What needs to be done: Search the listing below for lines that hold the word "Veja", and report only how many there are.

Material shown:

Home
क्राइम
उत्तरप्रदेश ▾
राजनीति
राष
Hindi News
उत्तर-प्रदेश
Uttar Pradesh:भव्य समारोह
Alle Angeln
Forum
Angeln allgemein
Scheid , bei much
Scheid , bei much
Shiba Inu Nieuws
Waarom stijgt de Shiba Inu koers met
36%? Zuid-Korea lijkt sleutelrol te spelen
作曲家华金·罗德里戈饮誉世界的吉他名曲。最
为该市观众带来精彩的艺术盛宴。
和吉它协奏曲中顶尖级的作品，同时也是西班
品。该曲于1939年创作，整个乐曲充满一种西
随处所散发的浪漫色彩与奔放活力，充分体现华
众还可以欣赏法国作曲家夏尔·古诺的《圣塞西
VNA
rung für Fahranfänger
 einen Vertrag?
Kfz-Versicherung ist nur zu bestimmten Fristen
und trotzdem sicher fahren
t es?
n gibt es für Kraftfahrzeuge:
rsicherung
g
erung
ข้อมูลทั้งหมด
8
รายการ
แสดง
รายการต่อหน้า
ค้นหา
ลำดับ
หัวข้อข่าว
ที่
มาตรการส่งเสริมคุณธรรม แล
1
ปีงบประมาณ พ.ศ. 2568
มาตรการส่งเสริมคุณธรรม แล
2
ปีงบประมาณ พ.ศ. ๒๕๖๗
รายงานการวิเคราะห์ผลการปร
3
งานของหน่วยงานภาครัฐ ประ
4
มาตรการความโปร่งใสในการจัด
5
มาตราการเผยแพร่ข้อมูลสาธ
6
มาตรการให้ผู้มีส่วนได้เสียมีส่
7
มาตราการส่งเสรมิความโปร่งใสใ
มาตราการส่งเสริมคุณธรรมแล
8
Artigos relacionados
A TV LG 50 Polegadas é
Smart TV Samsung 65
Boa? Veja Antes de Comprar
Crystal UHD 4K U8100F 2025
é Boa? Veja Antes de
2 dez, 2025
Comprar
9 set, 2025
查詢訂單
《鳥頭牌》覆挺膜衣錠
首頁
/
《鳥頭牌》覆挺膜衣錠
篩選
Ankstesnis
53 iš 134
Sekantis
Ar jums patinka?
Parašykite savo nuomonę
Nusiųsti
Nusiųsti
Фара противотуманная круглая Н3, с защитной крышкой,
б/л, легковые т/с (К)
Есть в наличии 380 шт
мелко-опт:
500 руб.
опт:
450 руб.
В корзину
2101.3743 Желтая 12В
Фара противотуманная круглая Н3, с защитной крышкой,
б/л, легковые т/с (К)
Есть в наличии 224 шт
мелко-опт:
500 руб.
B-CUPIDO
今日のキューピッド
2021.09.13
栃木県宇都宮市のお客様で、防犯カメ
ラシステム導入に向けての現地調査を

Output of the task: 2